The derivative of special weighted sums

Proof

$f(x)=u(x)+v(x) \rightarrow f'(x)=u'(x)+v'(x)$ (set $a=b=1$ )
$f(x)=a\cdot u(x) \rightarrow f'(x)=a\cdot u'(x)$ (set $b=0$ )
$f(x)=a\cdot u(x)+b = a\cdot u(x)+b\cdot 1= a\cdot u(x)+b = a\cdot u(x)+b\cdot x^0 \rightarrow f'(x)=a\cdot u'(x)+b\cdot 0\cdot x^{-1}=a\cdot u'(x)$
$f(x)=a\cdot u(x)+g(x)$ , where $g(x)=b\cdot v(x)+ c\cdot w(x)$ \rightarrow $f'(x)=a\cdot u'(x)+g'(x)=a\cdot u'(x)+b\cdot v'(x)+ c\cdot w'(x)$

Warning

The same law ist not correct for the multiplication of two functions. That is, if $f=u\cdot v$ , then in general it is $f^\prime \neq u^\prime \cdot v^\prime$ . See the problem below.
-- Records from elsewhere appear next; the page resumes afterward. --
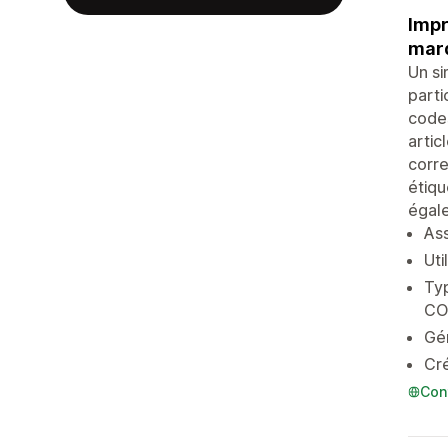
Impr
marq
Un si
parti
codes
artic
corr
étiqu
égale
Ass
Uti
Ty
CO
Gén
Cré
Con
E.g. $u(x)=x^3$ and $v(x)=x^7$ , thus we have

f(x)=u(x)\cdot v(x)= x^3\cdot x^7=x^{10} \rightarrow f'(x)=10 x^9

But this is not

u'(x)\cdot v'(x) = 3x^2\cdot 7x^6 = 21x^{8}

So how can we determine the derivative if two functions are multiplied? There is a specific rule for this case, which we will learn about later. However, for the product of power functions it is straight forward. See the example below.

Example 2

Determine the derivative of the function $f(x)=x^2\cdot \sqrt{x}$

Solution

$f(x)=x^2\cdot\sqrt{x}=x^2\cdot x^{1/2}=x^{2.5} \rightarrow f'(x)=2.5 x^{1.5}$

Again, to find $h'(x)$ we cannot simply multiply the derivative of $x^2$ with the derivative of $\sqrt{x}$ . A common mistake!